- [Texte fourni]
↓
L’ASSJ 67 a mobilisé les habitants et a animé le parvis du CSC avec un point vente
de boissons et sandwichs. (Photo : OG / Rue89 Strasbourg)

Un « world café » précisément, organisé par la fédération des centres socio-culturels strasbourgeois, l’association D-Clic et l’ASSJ 67. Intitulé « J’ai des choses à dire », le dispositif propose aux habitants d’exprimer leurs envies et leurs besoins directement face aux candidats. Depuis le 7 février, quatre rencontres de ce types ont déjà eu lieu à Koenigshoffen, à la Robertsau, à la Montagne-Verte et à l’Esplanade. Le principe : pendant quinze minutes, les candidats écoutent les habitants sur un thème tiré au sort. Si un candidat souhaite s’exprimer ou répondre, il dispose d’une minute puis change de table. Un modérateur de l’association D-Clic anime les débats à chaque table, contrôle le temps et retranscrit les propositions de habitants et celles des candidats. Le but : remettre au futur maire de Strasbourg toutes les idées sorties de ces rencontres.
↑
- [Jeu d’enregistrements]
↓
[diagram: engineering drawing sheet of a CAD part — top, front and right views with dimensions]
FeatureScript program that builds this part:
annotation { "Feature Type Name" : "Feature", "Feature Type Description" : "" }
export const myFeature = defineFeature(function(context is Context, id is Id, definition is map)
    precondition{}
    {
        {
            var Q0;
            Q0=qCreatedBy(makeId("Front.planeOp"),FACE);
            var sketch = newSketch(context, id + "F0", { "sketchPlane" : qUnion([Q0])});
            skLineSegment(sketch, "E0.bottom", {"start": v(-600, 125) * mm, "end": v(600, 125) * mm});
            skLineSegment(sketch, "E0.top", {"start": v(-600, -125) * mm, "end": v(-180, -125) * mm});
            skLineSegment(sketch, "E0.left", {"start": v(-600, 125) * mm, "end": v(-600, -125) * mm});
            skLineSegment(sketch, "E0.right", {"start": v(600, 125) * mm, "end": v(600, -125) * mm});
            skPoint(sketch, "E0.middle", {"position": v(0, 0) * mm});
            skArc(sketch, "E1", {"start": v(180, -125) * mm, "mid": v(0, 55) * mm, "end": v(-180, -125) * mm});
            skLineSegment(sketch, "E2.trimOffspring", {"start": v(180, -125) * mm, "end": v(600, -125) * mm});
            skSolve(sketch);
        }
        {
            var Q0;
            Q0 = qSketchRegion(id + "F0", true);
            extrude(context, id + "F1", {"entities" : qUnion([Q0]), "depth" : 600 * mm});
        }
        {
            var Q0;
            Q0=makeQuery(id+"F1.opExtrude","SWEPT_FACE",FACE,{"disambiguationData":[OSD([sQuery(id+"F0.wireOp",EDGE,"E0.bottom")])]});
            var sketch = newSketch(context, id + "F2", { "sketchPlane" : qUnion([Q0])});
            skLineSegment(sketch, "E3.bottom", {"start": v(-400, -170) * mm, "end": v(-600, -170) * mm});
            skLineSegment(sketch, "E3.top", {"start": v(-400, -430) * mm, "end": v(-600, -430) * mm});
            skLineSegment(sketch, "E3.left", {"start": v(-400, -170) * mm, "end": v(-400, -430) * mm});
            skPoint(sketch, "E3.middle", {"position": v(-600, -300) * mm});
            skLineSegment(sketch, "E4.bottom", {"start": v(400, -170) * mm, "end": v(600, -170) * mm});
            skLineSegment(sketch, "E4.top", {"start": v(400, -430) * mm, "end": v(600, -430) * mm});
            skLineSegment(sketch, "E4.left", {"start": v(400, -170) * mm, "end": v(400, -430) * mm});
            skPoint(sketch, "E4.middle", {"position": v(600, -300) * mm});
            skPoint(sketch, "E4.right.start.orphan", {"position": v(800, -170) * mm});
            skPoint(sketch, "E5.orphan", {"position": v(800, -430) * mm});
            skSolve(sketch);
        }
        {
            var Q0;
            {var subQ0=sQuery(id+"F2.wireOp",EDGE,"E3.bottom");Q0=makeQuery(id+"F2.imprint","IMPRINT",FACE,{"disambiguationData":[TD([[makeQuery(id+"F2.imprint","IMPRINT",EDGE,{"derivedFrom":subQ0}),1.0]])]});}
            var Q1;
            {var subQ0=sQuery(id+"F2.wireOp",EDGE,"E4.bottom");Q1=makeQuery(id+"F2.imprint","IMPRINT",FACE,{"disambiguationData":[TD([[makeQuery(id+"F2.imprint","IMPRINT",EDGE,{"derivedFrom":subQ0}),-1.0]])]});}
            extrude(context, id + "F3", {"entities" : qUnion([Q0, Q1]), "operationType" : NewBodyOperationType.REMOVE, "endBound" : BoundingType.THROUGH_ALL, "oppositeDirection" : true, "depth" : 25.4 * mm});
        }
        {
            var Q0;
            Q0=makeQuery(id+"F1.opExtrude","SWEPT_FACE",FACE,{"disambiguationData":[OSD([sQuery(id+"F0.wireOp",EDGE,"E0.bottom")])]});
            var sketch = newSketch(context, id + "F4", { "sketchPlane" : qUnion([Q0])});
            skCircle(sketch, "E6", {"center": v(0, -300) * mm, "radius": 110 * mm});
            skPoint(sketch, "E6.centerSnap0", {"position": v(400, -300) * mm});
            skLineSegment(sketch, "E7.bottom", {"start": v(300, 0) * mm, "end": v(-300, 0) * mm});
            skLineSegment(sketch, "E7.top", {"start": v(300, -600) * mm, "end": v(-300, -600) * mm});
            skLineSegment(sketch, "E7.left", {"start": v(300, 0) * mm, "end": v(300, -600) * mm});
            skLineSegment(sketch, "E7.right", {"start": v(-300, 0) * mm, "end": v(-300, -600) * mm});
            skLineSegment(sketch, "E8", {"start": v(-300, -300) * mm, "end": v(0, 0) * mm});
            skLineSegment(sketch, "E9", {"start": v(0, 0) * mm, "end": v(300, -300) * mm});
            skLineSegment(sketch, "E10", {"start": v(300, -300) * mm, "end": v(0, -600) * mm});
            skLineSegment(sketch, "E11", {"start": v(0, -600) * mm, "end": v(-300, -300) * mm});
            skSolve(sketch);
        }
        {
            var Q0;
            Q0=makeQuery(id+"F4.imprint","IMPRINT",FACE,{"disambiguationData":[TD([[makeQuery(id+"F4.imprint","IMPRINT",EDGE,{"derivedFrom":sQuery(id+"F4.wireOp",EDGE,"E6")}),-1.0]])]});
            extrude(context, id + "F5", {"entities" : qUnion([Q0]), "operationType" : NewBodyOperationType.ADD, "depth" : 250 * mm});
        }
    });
↑
- [Exercices à résoudre]
• A. Extrayez des enregistrements chaque ligne qui contient la chaîne « derivedFrom ».
• B. Poursuivez le texte sur les rencontres « J’ai des choses à dire » entre habitants et candidats, à partir de sa dernière phrase.

- [Réponses par exercice]
• A.
            {var subQ0=sQuery(id+"F2.wireOp",EDGE,"E3.bottom");Q0=makeQuery(id+"F2.imprint","IMPRINT",FACE,{"disambiguationData":[TD([[makeQuery(id+"F2.imprint","IMPRINT",EDGE,{"derivedFrom":subQ0}),1.0]])]});}
            {var subQ0=sQuery(id+"F2.wireOp",EDGE,"E4.bottom");Q1=makeQuery(id+"F2.imprint","IMPRINT",FACE,{"disambiguationData":[TD([[makeQuery(id+"F2.imprint","IMPRINT",EDGE,{"derivedFrom":subQ0}),-1.0]])]});}
            Q0=makeQuery(id+"F4.imprint","IMPRINT",FACE,{"disambiguationData":[TD([[makeQuery(id+"F4.imprint","IMPRINT",EDGE,{"derivedFrom":sQuery(id+"F4.wireOp",EDGE,"E6")}),-1.0]])]});

• B.
Promesses politiques et murmures blasés

Les candidats des sept listes, ou leurs représentants arrivent. Guillaume Libsig (pour la liste Strasbourg Écologie & Citoyenne), Alain Fontanel (LREM), Serge Oehler, (l’élu PS du quartier, deuxième sur la liste de Catherine Trautman), Patrick Arbogast (Égalité active), Jean-Philippe Vetter (LR), Khadija Arratbi (Citoyens Engagés) et Kevin Loquais (Strasbourg en commun). La candidate RN Hombeline du Parc n’a pas été conviée, pour causes de « valeur incompatibles avec l’esprit de la soirée », explique Camille Timmerman, chargée de mission de D-Clic.

Devant les portes du centre-socio culturel, des riverains observent les prétendants au poste de maire. À Hautepierre, un habitant sur deux a moins de 25 ans. Le quartier de 17 000 habitants est aussi marqué par un fort taux d’abstention aux élections, qu’elles soient locales ou nationales. Ici, les promesses des politiques ne font plus rêver et des murmures blasés circulent : « De toute façon, les politiques, il n’y a que dans les moments d’élections qu’on les voit venir dans le quartier ».

Pendant plus de deux heures, au moins 200 personnes ont suivi les débats organisés
autour de cinq thèmes. (Photo : OG / Rue89 Strasbourg)

Emploi et logement : les principales préoccupations

18h30, le top départ de la soirée est lancé. Et pendant plus de deux heures, les habitants et les candidats vont échanger sur cinq thèmes : emploi, jeunesse, logement, sécurité, cadre de vie et environnement. Un sixième thème, intitulé « je rêve de », laisse libre cours à l’imagination.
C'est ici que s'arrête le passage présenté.